“I’m so bored. I hate my life.” - Britney Spears
Das Langweilige ist interessant geworden, weil das Interessante angefangen hat langweilig zu werden. – Thomas Mann
"Never for money/always for love" - The Talking Heads
Tuesday, May 08, 2007
What's so funny?
We mortals are forced, though it may hurt us
to bear the gifts of the gods. For the yoke lies on our necks. – Homeric hymn to Demeter
Herodotus recorded the obscure origin of today’s schoolboy insult: “He tells us that Sesostris, king of Egypt, raised columns in some of the countries that he conquered, on which he caused to be figured the female organ of generation as a mark of contempt for those who had submitted easily,” according to Knight’s discourse on the worship of priapus. But as Knight adds: May not these columns have been intended, if we knew the truth, as protections for the peole of the district in which they stood, and placed in the position where they could most conveniently be seen?”
Speaking of the female organ of generation gets us to the second myth that figures in Vernant’s essay: Death in the Eyes: Gorgo, figure of the Other. I want to place this myth next to Athena throwing away the flute – consider them as two paintings. This is the myth of Ceres and Baubo.
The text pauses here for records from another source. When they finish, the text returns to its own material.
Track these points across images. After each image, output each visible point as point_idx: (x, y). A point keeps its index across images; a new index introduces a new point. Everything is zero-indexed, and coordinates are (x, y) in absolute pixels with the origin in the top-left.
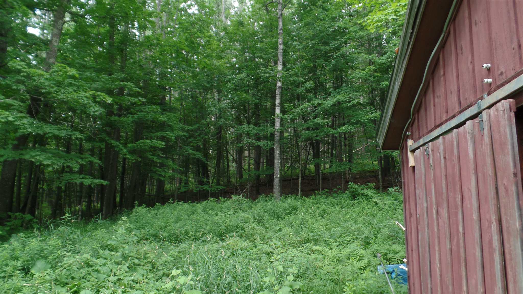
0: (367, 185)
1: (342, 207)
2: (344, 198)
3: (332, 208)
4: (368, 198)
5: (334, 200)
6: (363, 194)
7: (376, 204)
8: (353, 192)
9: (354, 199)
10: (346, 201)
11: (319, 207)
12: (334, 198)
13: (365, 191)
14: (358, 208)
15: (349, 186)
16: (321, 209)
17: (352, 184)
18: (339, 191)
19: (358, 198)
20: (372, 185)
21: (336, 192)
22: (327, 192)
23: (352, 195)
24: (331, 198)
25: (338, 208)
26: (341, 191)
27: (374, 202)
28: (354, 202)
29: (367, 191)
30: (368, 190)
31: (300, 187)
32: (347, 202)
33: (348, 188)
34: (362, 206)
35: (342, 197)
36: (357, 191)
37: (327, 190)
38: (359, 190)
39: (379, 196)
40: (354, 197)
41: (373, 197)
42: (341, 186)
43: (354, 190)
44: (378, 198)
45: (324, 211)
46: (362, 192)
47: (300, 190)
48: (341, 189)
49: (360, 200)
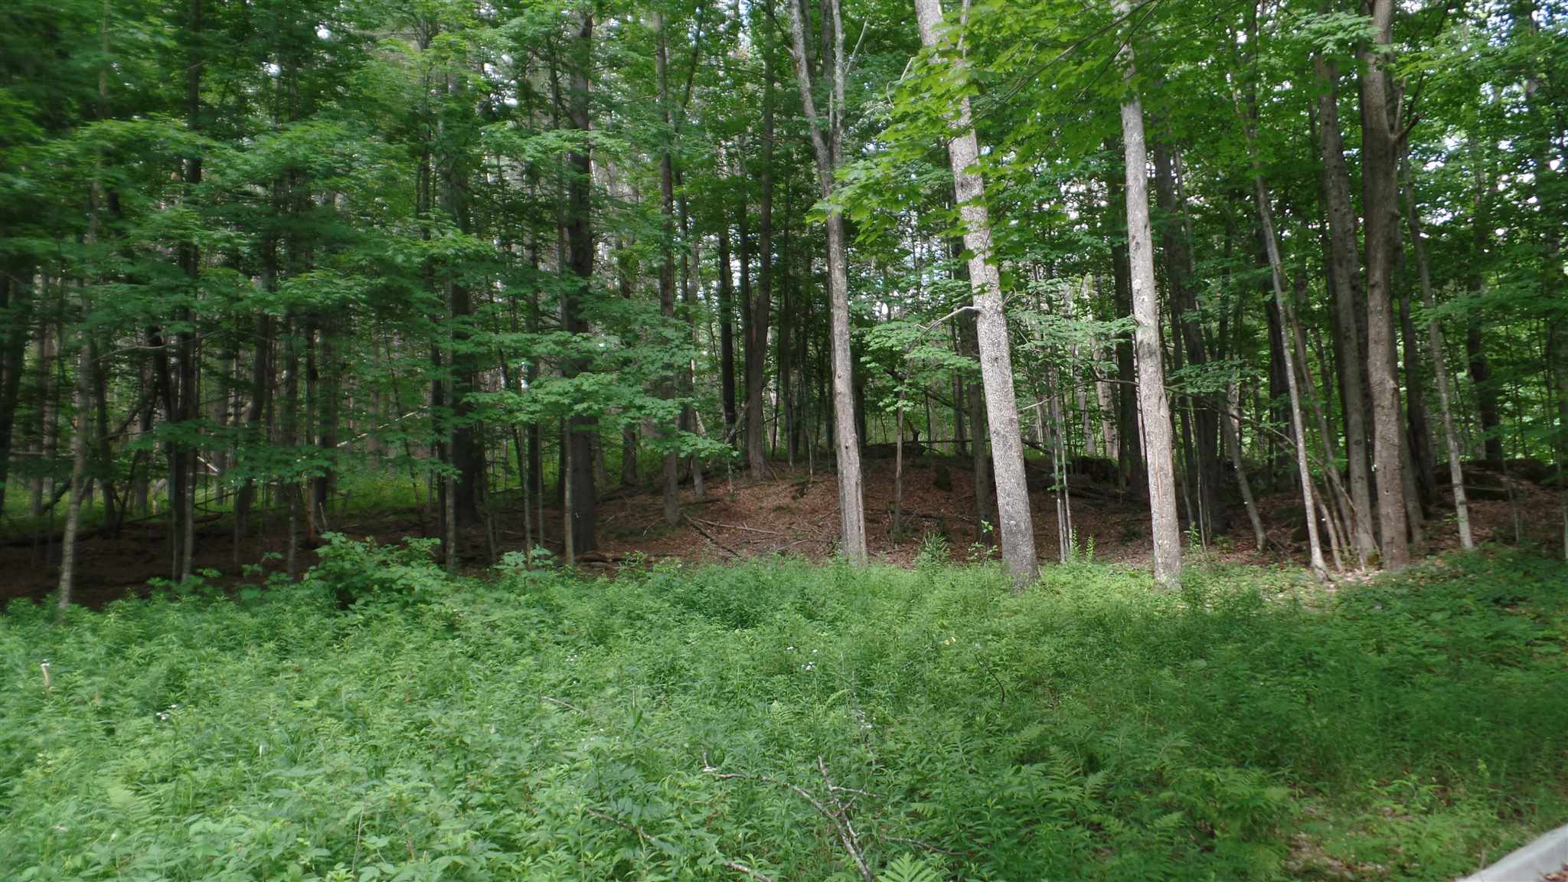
0: (405, 545)
1: (284, 652)
2: (297, 606)
3: (228, 657)
4: (411, 602)
5: (245, 618)
6: (386, 585)
7: (452, 627)
8: (340, 576)
9: (344, 607)
10: (302, 616)
11: (151, 659)
12: (244, 606)
13: (396, 571)
14: (369, 653)
15: (322, 551)
16: (158, 670)
17: (337, 539)
18: (273, 577)
19: (360, 602)
20: (426, 544)
21: (257, 580)
22: (208, 581)
23: (333, 589)
24: (228, 609)
25: (256, 658)
26: (283, 576)
27: (437, 616)
28: (343, 621)
29: (403, 570)
30: (406, 564)
31: (68, 560)
32: (312, 622)
33: (316, 560)
34: (386, 637)
35: (287, 600)
36: (361, 572)
37: (214, 573)
38: (370, 564)
39: (458, 590)
40: (344, 601)
41: (432, 594)
42: (284, 551)
43: (347, 565)
44: (459, 597)
45: (175, 679)
46: (382, 574)
47: (66, 575)
48: (278, 566)
49: (372, 610)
Some background: when Demeter’s daughter, Persephone, was ravished by the God of the underworld, Ceres went wandering about the world in mourning. Thus, she came to the small village of Eleusis. And, as we know from Arnobius, one of the Christian father’s who quoted at length from the Orphic hymns in order to discredit them (thus preserving them – such are the unexpected results of hatred), the scene in Eleusis consisted of some peasant swineheards and huts, in one of which Demeter entered to rest. The old woman in the hut, Baubo, sees that the goddess is in pain. She offers her some spiced wine. Here’s the translation from Arnobius, which seems a bit bowdlerized:
“The goddess in her sorrow turns away from the kindly offered services, and rejects them; nor does her misfortune suffer her to remember what the body always requires.16 Baubo, on the other hand, begs and exhorts her—as is usual in such calamities—not to despise her humanity; Ceres remains utterly immoveable, and tenaciously maintains an invincible austerity. But when this was done several times, and her fixed purpose could not be worn out by any attentions, Baubo changes her plans, and determines to make merry by strange jests her whom she could not win by earnestness. That part of the body by which women both bear children and obtain the name of mothers,16 this she frees from longer neglect: she makes it assume a purer appearance, and become smooth like a child, not yet hard and rough with hair. In this wise she returns16 to the sorrowing goddess; and while trying the common expedients by which it is usual to break the force of grief, and moderate it, she uncovers herself, and baring her groins, displays all the parts which decency hides;16 and then the goddess fixes her eyes upon these,16 and is pleased with the strange form of consolation. Then becoming more cheerful after laughing, she takes and drinks off the drought spurned before, and the indecency of a shameless action forced that which Baubo's modest conduct was long unable to win.”
Now, the question for LI is: why did Demeter find Baubo’s flashing her so funny? Part of the joke that doesn’t come through in the Arnobius account is that Baubo painted the face of a man on her belly. That’s sorta funny. But what is the joke about flashing? Apparently, it is an important one. In Laurie O’Higgins Women and Humor in Classical Greece, there is a whole chapter on cultic obscenity emphasizing all women cults and the apparent ritual of obscene jests and sketches that enlivened reverencing the goddess. Of course, according to O’Higgins, the philosophers were intent on curbing this kind of obscenity – just as Athene throws away her flute, because it makes her cheeks bulge out when she blows into it. Actually, Aristotle reads this as a commentary on the wildness associated with the pipes. O’Higgins points to the festival of the Thesmophoria, a celebration of Demeter in which women in Athens temporarily separated from men, built huts and celebrated the Goddess. Obviously, the Baubo story indicates what the jokes were about. But LI doesn’t understand the joke in the first place. So we will come back to this in another post, and use that most inappropriate of all instruments, reason, to try to take apart the meaning of the joke.